In June 2012, Tavano was signed by Mexican club Santos Laguna and assigned to play with their under-20 side. In February 2013 he participated in the Torneo di Viareggio, a prestigious annual youth tournament held in Italy. Tavano scored the lone goal in Los Guerreros' 2–1 defeat to Parma in their opening match, and featured in the following two games against Rijeka and Genoa as the club were knocked out in the group stage. Before being released by the club in 2014, Tavano won the under-20 2013 Torneo Apertura with Santos, coming on as a substitute in their 1–0 victory in the final against Club León.

===Auckland City===
After an unsuccessful trial with Mexican club Atlético San Luis, Tavano returned to New Zealand and signed for reigning New Zealand Football Championship holders Auckland City on a free transfer. He made his debut on 19 October 2014 in the Charity Cup against Team Wellington; a match Auckland lost on penalties after a 2–2 draw. Tavano was included in Auckland's final 25-man squad for the 2014 FIFA Club World Cup, and appeared in all four of his club's games as Auckland City earned a surprise third-place finish at the expense of CONCACAF Champions League winners, Mexican side Cruz Azul. This victory gave Tavano widespread media attention in his homeland.

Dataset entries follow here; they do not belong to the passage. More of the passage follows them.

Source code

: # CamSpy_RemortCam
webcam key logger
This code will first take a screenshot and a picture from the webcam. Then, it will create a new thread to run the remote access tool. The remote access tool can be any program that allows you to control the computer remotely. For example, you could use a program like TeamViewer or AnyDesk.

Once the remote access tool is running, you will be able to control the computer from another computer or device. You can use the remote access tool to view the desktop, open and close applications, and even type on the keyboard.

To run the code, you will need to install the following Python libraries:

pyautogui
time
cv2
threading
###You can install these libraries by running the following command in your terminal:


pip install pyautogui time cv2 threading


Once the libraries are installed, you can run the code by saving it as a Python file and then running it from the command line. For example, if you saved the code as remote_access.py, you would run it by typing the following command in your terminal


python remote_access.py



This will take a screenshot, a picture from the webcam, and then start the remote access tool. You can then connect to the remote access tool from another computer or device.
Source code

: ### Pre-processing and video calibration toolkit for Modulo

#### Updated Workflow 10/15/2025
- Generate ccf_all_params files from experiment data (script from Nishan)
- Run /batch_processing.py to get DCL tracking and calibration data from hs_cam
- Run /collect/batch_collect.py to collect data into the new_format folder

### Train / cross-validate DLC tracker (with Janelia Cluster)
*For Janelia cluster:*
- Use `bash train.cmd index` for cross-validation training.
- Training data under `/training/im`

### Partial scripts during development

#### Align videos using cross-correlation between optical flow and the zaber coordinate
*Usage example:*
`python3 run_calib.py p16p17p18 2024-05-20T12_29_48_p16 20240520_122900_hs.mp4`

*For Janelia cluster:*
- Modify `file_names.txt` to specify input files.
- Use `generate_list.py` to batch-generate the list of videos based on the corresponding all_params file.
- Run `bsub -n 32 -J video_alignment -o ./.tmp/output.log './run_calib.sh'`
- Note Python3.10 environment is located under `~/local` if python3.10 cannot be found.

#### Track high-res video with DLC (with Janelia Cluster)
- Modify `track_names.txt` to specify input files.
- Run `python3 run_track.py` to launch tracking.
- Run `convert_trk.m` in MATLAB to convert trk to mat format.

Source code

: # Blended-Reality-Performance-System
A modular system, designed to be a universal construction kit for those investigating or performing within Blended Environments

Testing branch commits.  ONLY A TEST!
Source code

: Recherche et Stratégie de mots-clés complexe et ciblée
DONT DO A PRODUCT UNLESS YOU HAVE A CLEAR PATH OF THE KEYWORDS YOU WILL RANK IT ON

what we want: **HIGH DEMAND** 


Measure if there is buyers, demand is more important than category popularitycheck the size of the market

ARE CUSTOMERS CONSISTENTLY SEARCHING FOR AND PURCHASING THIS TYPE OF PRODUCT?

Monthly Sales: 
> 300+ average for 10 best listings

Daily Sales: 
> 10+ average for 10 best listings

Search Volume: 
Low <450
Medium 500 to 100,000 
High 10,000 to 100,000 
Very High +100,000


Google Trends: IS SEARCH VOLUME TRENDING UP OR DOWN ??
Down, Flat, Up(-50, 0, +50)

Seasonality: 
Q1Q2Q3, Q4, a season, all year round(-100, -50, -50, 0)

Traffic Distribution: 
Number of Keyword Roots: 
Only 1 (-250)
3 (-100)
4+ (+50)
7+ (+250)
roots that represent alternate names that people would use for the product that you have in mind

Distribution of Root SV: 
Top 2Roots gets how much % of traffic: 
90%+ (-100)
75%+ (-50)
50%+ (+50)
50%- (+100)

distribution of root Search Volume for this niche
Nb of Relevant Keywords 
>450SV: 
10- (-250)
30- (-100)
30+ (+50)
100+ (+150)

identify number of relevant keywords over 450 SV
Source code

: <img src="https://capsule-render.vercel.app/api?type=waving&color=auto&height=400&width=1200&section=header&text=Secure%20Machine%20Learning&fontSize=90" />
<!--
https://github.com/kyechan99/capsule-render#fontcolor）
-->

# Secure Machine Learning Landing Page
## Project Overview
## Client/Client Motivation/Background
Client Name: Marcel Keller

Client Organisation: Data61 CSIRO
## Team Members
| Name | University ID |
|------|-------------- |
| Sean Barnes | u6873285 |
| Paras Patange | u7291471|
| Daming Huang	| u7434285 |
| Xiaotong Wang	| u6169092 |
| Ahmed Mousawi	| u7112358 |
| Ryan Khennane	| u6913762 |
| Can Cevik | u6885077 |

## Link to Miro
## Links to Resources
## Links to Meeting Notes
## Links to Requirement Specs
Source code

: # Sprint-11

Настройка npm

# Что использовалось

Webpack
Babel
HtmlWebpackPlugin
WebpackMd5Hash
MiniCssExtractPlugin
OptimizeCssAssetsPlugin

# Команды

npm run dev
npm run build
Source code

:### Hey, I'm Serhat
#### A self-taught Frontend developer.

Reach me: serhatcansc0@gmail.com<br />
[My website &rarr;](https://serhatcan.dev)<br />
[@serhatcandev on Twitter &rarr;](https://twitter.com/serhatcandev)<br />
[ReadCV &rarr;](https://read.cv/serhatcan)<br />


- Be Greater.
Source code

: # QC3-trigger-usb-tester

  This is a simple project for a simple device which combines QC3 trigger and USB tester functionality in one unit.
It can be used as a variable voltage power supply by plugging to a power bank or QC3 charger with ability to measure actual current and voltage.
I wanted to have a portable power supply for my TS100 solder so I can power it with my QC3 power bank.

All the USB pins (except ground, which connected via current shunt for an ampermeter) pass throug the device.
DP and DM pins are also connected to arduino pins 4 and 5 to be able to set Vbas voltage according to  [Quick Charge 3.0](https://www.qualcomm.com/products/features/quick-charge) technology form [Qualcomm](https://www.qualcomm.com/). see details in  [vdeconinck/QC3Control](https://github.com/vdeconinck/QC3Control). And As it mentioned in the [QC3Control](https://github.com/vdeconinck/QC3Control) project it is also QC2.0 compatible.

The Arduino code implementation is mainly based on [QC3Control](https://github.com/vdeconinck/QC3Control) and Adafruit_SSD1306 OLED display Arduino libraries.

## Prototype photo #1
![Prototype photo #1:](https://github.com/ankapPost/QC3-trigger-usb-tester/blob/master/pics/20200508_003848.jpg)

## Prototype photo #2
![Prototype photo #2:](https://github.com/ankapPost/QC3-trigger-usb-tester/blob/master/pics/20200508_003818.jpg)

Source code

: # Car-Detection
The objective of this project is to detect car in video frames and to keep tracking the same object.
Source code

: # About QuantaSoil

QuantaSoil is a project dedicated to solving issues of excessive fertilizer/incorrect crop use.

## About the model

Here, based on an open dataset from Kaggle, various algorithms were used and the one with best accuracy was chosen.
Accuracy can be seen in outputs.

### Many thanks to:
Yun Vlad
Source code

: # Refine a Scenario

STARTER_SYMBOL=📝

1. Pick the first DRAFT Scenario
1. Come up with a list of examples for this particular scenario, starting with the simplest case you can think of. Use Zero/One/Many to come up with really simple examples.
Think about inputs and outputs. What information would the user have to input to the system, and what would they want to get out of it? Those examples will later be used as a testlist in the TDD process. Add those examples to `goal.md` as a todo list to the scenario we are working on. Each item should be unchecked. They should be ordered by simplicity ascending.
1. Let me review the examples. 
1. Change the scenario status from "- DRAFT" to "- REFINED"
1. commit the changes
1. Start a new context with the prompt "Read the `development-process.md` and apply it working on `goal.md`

Tavano's performances during this tournament earned the attention of Mexican powerhouses Tigres UANL, and in February 2015 he eventually signed for their reserve team on loan. However, after limited appearances, Tavano was released at the end of the season, after which he promptly returned to Auckland City. With the Navy Blues, Tavano won the New Zealand Football Championship four times and the OFC Champions League three times. As a result of these Champions League wins, Tavano featured in three subsequent FIFA Club World Cup campaigns.

===Akron Tolyatti===
On 25 February 2022, Tavano signed with Russian second-tier FNL club FC Akron Tolyatti, reuniting with his former Auckland City manager Ramon Tribulietx. 5 days later, before he could play in any competitive games for the club, he left Russia, as did Tribulietx, following the Russian invasion of Ukraine.

==Personal life==

Tavano is the son of Mexican journalist Oreste Tavano, and has Italian heritage through his grandparents. Tavano moved to New Zealand with his family at a young age to follow his father's career.